Latest figures revealed by the Institute of Fiscal Studies regarding the fiscal situation of Scotland in light of The Scottish National party’s flagship financial policy of full fiscal autonomy has revealed that it might lead to a shortfall of nearly £9bn in Scotland’s finances by 2020.
The report issued by the IFS on Tuesday has come after the SNP leader, Nicola Sturgeon, disregarded the institute’s previous report projecting a £7.6bn shortfall for 2015-16 under the policy. Commenting on the report, Scottish Labour leader, Jim Murphy, accused Sturgeon of planning for a “black hole” in the country’s finances.
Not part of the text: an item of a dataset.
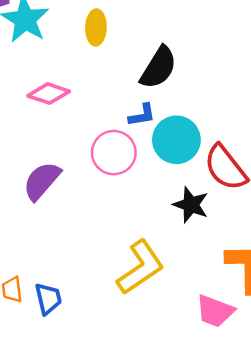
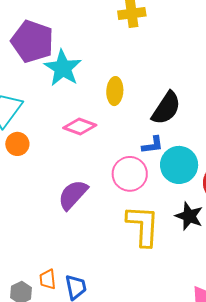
yellow ellipse: (96, 27) -> (115, 91), moved
yellow L-shape: (140, 267) -> (143, 226), moved, turned -54

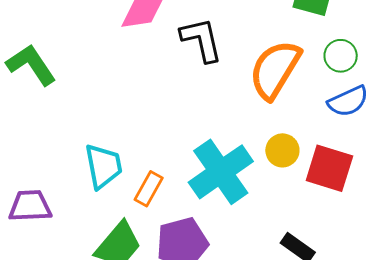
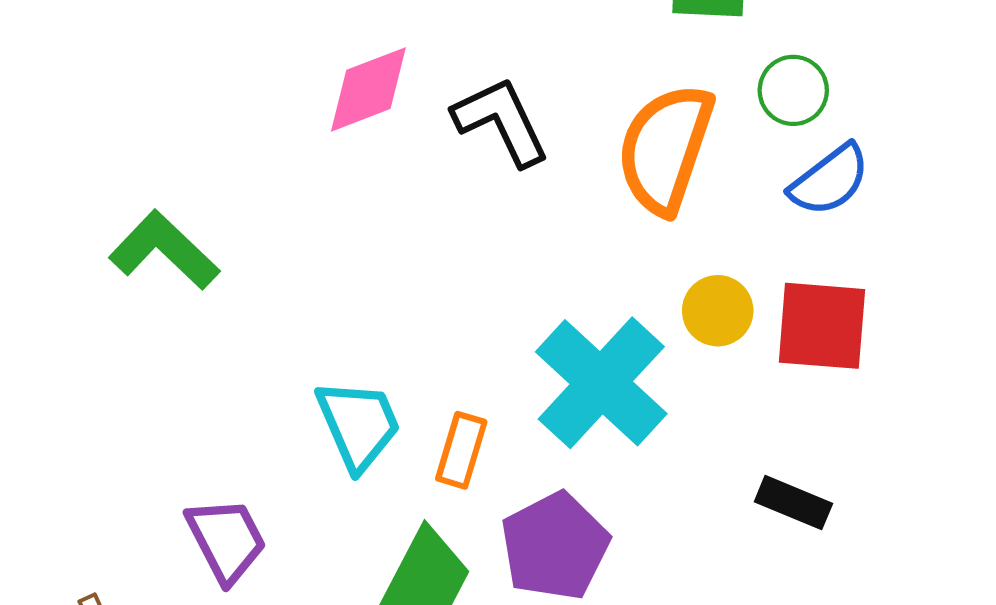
purple trapezoid: (30, 206) -> (226, 540), turned 78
Whereas the senior IFS research economist who updated the projections, David Phillips, elucidated that the institute has attempted to show how the original figure was not misleadingly pessimistic but in fact “the gap doesn’t shrink, it grows.”
Although the SNP’s manifesto launch on Tuesday completely downplayed the previously flagship policy and proposed a gradual transition, Phillips stressed in his observation note that “delaying a move to full responsibility for a few years would not, on its own, deal with the fiscal gap.” Mr Phillips pointed out that “the gap between Scotland’s deficit and that of the UK as a whole would, if anything, grow somewhat larger in the years ahead, reaching £9.7bn in 2019–20 (equivalent to £8.9bn in today’s prices). The figure for 2015–16 therefore does not seem misleadingly pessimistic given current revenue and spending forecasts.”